# Quoted text:
** start **

The question of merit is important in a book review. Any competent reviewer goes beyond mere description to make a fair statement of the book’s contents and overarching themes. A good review assesses the book’s importance in the field. Readers can reasonably expect some guidance about what the book promises in the way of new information and the reviewer’s informed opinion about whether or how well the book delivers on its promises.
Naturally, this type of guidance presupposes expertise. No reviewer can give a first-rate assessment of a book without some prior knowledge about the topic. Someone asked to review a book in an unfamiliar field either should decline the assignment or at least take a crash course.
Also, of course, it’s important for reviewers to avoid books on which their impartiality could reasonably be questioned. Bias torpedoes credibility. It would have made no sense for Charles Alan Wright to review Moore’s Federal Practice or for James W. Moore to review Wright’s Federal Practice and Procedure.
Some reviewers can’t seem to bring themselves to say a negative word. Often they haven’t done their homework, and they assume that the “safe” course is a superficial encomium—or what Anthony Trollope, the 19th-century novelist, called “greasy adulation.” Praise lavished without knowledge, with no critical understanding of other works that have preceded the book at hand, disserves readers. Reviewers should assess the book’s significance within the context of the existing literature. Perhaps the ideal tone is that of the omniscient narrator, tending toward kindness but never failing to be honest in the evaluation.
A SUPERLATIVE SCOUNDREL
But if uncritical praise is a fault in reviewing a book, so is querulous nitpicking and uncivil sniping. Trollope referred to being “cut up into mincemeat for the delight of those who love sharp invective.” Although the caviling reviewer might feel a temporary ego boost, this approach also disserves readers. It’s one thing if the prose in the work being reviewed is indictable as unbearably unidiomatic, stilted or dull. These things certainly detract from the author’s message, and they can be worth pointing out. But to dwell on a couple of uncharacteristic peccadilloes, at the cost of giving the book a thoughtful and fair evaluation, reflects more poorly on the reviewer than it does on the author. And if a mistake is to be called out, it must surely be a mistake—an erroneous allegation of error is reprehensible.

** end **

# Stored rows:
** start **

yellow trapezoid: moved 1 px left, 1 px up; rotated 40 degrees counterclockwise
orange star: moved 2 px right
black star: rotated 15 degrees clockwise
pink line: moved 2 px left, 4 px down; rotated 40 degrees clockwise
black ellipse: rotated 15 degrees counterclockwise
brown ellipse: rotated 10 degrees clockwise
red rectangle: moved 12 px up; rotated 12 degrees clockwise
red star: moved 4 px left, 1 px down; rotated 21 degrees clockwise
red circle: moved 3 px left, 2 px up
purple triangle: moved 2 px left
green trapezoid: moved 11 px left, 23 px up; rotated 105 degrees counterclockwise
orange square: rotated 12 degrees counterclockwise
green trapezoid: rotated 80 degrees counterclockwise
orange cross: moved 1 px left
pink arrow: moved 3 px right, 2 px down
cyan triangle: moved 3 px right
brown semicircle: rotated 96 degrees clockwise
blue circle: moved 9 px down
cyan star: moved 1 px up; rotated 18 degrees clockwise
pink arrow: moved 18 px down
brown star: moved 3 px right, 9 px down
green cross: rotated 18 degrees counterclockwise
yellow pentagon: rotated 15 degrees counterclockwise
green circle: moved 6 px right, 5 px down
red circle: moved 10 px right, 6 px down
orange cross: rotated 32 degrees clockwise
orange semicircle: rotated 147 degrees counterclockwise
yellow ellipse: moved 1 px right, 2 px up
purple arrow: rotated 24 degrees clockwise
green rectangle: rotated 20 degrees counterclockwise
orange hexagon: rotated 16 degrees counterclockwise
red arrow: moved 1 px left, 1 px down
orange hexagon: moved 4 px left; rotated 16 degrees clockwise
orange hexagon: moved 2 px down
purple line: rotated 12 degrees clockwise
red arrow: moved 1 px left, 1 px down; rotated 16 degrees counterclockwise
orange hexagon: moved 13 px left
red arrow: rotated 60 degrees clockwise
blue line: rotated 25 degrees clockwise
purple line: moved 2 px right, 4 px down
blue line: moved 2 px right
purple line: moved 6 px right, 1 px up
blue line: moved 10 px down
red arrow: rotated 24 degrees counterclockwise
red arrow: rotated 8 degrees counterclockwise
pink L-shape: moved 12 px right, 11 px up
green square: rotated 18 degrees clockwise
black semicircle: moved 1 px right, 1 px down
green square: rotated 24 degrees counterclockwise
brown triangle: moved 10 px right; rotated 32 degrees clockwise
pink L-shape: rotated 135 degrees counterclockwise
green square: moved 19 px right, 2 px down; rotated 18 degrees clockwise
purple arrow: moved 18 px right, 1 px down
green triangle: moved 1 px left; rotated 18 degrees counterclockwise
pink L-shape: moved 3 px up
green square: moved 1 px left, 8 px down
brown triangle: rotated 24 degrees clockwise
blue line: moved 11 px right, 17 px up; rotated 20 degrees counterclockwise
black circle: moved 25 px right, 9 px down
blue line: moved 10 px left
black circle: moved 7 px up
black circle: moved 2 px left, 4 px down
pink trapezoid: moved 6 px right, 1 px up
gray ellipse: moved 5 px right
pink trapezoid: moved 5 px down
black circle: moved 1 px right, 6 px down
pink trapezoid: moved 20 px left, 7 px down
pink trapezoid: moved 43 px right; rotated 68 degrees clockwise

** end **

# Problem description:
Please continue the essay on book reviewing, starting after its last sentence.

# Solved exercise:
The “trashing” review calls to mind the satirical works of British author Stephen Potter on gamesmanship, one-upmanship and similar ploy-filled topics. In his book Lifemanship, Potter included a chapter that focused on “book-reviewmanship.” The way to review a book negatively without actually reading it, said Potter, is this: Go to the middle of the book, say page 347; find the biggest footnote you can with a string citation; locate an author, say John Moncrieff, in the middle of that footnote; and there you have your lead: “Although James Fiddle purports to have written a ‘seminal’ book on primogeniture in English law, in fact many of its conclusions derive from John Moncrieff’s 1967 article on the subject. Yet Moncrieff’s contributions to the field have been relegated to a single paltry footnote on page 347.”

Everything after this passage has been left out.